Balanced funds, say experts, are ideal for first-time equity investors as they invest in stocks while keeping the risk low.

Why balanced funds are good choice for new investors

Photo: Reuters

In 2014, the Sensex rose 30%, surprising most. This attracted investors to equity mutual funds, which received a net inflow of over Rs 42,000 crore in January-November, the highest ever.

If stock markets are at high levels, as they are right now, investing can be risky. But does this mean you should stay away from equities and risk earning returns that are lower than inflation? Not necessarily, because there is a category of funds that give exposure to stocks while limiting risk by investing substantial money in debt securities as well. Balanced funds, say experts, are ideal for first-time equity investors as they invest in stocks while keeping the risk low. We tell why these funds, also called hybrid equity-oriented funds, are a good choice for those new to equities.

SUPPLIED ENTRIES:

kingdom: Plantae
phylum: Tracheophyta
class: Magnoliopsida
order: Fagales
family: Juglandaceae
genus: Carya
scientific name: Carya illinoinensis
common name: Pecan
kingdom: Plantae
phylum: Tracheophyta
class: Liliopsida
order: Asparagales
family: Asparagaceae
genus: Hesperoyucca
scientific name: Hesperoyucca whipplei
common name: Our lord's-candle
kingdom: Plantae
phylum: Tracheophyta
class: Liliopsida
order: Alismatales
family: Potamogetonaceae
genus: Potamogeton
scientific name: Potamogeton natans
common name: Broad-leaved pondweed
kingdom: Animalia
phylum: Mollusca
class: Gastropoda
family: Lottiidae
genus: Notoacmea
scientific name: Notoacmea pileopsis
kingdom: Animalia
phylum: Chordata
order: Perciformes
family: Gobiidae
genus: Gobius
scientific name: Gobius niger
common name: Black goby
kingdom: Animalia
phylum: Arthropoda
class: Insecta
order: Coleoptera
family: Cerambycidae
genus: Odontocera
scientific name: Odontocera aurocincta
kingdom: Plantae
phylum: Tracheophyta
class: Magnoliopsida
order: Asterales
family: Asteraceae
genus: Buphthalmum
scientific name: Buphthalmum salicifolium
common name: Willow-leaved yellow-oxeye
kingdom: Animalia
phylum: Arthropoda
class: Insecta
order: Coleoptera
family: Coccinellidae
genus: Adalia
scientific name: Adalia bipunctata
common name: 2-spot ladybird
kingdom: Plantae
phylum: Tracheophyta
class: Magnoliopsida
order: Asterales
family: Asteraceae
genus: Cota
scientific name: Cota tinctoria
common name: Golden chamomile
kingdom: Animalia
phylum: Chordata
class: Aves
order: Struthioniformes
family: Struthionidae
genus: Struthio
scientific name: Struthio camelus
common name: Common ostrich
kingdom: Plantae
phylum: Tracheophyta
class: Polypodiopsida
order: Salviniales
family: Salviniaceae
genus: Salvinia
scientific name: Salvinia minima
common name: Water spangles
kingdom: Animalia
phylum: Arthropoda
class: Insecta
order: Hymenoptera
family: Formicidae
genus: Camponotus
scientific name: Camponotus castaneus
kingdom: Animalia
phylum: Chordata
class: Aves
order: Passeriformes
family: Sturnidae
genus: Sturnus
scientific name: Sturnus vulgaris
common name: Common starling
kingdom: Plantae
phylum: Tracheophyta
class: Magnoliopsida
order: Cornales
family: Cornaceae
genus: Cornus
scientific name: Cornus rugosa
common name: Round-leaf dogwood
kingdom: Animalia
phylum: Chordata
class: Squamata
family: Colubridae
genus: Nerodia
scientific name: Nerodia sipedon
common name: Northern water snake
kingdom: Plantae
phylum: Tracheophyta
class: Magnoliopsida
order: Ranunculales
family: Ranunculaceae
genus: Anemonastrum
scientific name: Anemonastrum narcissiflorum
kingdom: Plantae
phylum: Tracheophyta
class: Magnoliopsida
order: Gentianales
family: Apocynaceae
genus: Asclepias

LIST OF TASKS:
1. In the article on balanced funds, why are these funds said to suit people investing in stocks for the first time? Answer in one to three sentences.
2. Write out the balanced funds article starting with "If stock markets" and going on through "new to equities.".
3. Extend the article on balanced funds from where it stops.
The data plays no part in any of this.

ANSWERS IN ORDER:
1. Balanced funds invest in stocks while keeping the risk low. They limit risk by also putting substantial money into debt securities, so new investors get exposure to equities without taking on as much risk.

2.
If stock markets are at high levels, as they are right now, investing can be risky. But does this mean you should stay away from equities and risk earning returns that are lower than inflation? Not necessarily, because there is a category of funds that give exposure to stocks while limiting risk by investing substantial money in debt securities as well. Balanced funds, say experts, are ideal for first-time equity investors as they invest in stocks while keeping the risk low. We tell why these funds, also called hybrid equity-oriented funds, are a good choice for those new to equities.

3.
Provide Cushion There was a time when these funds invested half the money in equities and half in debt. This changed after the 2006 Budget mandated that a fund has to invest at least 65% assets into stocks if it is to be treated as an equity fund. So, these funds now keep at least 65% money in equities. This is important as long-term gains (after one year) from equity funds are not taxed while long-term gains from debt (that too after three years) are taxed at 20%. Short-term gains from debt funds are added to the income and taxed according to the person's tax slab. Despite the high equity exposure, these funds have shielded investors better than pure equity funds when stock markets have been under pressure.

"By investing in both equity and debt, these funds keep risk under control, but their returns, too, are lower than that given by pure equity schemes," says Anil Rego, CEO & founder, Right Horizons. For instance, in 2008, balanced funds lost 42% value on an average, while equity diversified funds fell 53%. Again, in 2011, when equity markets tumbled, balanced funds lost 16% value, while the average fall registered by equity diversified funds was 23%. However, when markets rise, investors in balanced funds have to remain content with lower returns. So, in the rally of 2009 that followed the 2008 crash, balanced funds returned 60%, while equity diversified funds rose 82%. Last year, balanced funds rose 40%, while diversified funds returned 52% on an average.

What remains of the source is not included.